Espaço também recebia atividades culturais @Jariza Rugiano/Agência Mural

Os últimos números publicados sobre o trabalho infantil são de 2016, da PnadC (Pesquisa Nacional por Amostra de Domicílios Contínua) pelo IBGE (Instituto Brasileiro de Geografia e Estatística). 

Os dados indicam que 1,8 milhão de crianças e adolescentes estavam em situação de trabalho no país. O Fnpeti aponta ainda 716 mil crianças na condição de trabalho para próprio consumo, o que aumentaria o total para 2,4 mil.

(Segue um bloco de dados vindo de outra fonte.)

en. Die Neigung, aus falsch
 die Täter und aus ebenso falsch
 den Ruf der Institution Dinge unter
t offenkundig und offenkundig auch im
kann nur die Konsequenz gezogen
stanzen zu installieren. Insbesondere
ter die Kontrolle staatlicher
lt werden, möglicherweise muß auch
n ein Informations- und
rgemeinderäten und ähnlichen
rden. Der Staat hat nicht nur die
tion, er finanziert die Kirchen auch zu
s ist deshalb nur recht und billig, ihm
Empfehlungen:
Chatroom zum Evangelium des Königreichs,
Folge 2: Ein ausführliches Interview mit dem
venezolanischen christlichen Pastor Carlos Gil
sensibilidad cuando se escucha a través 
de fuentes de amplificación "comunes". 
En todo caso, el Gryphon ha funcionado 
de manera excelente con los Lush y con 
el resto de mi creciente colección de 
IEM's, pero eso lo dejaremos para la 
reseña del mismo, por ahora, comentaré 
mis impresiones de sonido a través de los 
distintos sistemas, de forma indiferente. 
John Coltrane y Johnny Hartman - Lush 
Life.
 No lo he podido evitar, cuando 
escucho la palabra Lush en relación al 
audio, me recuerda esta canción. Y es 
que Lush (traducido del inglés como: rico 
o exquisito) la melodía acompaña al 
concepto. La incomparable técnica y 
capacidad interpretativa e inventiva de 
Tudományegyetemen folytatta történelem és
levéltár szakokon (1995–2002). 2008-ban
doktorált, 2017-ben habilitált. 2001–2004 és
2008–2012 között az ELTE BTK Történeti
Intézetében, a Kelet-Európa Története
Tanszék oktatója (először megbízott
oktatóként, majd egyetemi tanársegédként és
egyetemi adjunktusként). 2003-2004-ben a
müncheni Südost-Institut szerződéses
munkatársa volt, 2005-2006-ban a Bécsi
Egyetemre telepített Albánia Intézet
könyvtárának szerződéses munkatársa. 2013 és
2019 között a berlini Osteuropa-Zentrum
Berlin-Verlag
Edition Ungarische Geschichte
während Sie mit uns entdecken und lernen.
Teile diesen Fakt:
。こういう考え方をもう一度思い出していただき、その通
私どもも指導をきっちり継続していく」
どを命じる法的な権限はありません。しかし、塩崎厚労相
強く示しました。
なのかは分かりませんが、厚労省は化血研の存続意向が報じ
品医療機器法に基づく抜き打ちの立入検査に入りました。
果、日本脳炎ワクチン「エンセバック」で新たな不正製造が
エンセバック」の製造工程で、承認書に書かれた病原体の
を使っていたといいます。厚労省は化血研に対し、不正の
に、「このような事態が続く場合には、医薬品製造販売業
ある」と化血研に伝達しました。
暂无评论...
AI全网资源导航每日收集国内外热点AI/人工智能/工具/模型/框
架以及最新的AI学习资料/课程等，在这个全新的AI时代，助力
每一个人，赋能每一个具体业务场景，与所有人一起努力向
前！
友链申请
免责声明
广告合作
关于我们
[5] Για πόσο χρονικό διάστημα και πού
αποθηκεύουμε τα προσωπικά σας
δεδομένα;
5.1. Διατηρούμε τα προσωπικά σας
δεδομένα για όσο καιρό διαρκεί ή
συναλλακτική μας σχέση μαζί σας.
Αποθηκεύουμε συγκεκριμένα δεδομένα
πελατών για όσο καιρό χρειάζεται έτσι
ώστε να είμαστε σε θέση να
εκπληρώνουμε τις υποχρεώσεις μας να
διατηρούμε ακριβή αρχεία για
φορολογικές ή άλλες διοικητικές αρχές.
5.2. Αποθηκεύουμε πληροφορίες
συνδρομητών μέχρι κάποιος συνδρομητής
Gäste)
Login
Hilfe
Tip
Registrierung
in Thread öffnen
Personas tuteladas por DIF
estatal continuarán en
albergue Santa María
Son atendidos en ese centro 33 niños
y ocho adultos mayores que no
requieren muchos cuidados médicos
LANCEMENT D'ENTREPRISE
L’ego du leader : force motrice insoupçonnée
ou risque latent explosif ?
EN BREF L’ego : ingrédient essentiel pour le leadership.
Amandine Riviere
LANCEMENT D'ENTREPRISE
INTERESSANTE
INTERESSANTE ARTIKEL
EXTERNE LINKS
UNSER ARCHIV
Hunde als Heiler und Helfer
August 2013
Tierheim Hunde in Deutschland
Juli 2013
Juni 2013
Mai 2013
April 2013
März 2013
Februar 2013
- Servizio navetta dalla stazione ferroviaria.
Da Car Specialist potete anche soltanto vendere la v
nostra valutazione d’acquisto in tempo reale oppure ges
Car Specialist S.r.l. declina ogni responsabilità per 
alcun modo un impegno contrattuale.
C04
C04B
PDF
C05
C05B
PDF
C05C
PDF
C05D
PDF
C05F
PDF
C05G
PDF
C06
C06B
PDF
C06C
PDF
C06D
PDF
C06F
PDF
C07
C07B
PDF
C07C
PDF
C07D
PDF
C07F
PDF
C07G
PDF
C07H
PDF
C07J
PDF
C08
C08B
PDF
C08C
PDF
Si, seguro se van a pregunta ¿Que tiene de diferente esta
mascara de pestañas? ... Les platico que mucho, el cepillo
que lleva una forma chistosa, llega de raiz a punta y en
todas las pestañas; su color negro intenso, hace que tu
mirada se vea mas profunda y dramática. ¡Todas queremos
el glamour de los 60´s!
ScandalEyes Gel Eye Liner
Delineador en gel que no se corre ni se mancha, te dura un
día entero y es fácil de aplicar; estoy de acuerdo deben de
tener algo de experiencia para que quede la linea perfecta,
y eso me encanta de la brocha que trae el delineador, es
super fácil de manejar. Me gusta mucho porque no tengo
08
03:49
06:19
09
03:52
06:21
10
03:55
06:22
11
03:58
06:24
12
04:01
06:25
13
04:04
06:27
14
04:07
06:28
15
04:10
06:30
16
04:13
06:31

Além disso, a exploração do trabalho infantil foi o tipo de violação que resultou em 4.245 denúncias registradas em 2019, uma variação de 10% em comparação a 2018 (3.868), segundo os registros da ouvidoria nacional de Direitos Humanos/Disque 100.

Para quem frequentou o espaço em São Bernardo, a situação reforça a necessidade de manutenção.

Muitos deixaram de trabalhar nas ruas ou conseguiram assistência jurídica após conhecerem o PMMR, como é o caso de Rosa Maria de Sousa, 48, líder comunitária no Montanhão, onde vive e preside a Associação Comunitária de Moradores do Cafezais/Montanhão.

Em 2000, ela e as duas filhas foram vítimas de violência doméstica e receberam apoio na unidade.

“Enfrentava um divórcio e sofria agressões do meu ex-marido. Em uma das visitas que minhas filhas fizeram ao pai delas, também foram agredidas”, relata. “Busquei ajuda no projeto, que me deu apoio e me acompanhou durante todo o processo pelo conselho tutelar”. 

Além das filhas participarem de atividades socioeducativas, como a de percussão, Rosa Maria explica que na época conseguiu se organizar financeiramente, já que estava sem renda fixa. 

Ela intercalava os serviços de faxina em casas com a venda de lanches e outras refeições para a ONG, alimentação oferecida às crianças e jovens que frequentam as formações, tornando-se a “tia da merenda”, por volta de um ano. “Espero que a ONG continue dando suporte para as famílias”, diz.

Pamela foi ajudada por entidade @Arquivo Pessoal

Já Pamela Chaves de Moura, 19, estudante e atualmente desempregada, conta com a cesta básica mensal, organizada a partir de doações arrecadadas e distribuídas pelo PMMR. 

Moradora da comunidade D.E.R., as despesas da moradia estão por conta do sogro, com jornada e salário reduzidos, e do namorado, que trabalha de forma autônoma em um lava-rápido.  

“Agora a renda mensal aqui de casa fica perto de R$ 1.600, e pagamos aluguel de R$ 750. Essa cesta que recebemos está sendo bem importante”, informa a estudante que antes da pandemia ajudava a sogra no trabalho de diarista. A crise na saúde com a Covid-19 fez com que parassem o trabalho. 

“Minha sogra tem asma muito forte”, diz. Dias antes do isolamento social, em março, Pamela recorda de um emprego que achava estar garantido. “Passei no processo seletivo e já tinha feito os exames para entrar e começar. Mas o local precisou fechar por causa do isolamento e não tive retorno de mais nada”, esclarece.

A relação da Pamela com o PMMR vem desde a infância. “Meu pai se separou muito cedo da minha mãe. Ela ficou sozinha para cuidar de três filhas, saía para trabalhar e minha irmã faltava na escola para vender bala e distribuir panfleto no farol. Foi uma situação bem precária”, lembra. 

Quando a equipe da ONG soube da condição da família, foi feita a assistência por meio do Conselho Tutelar.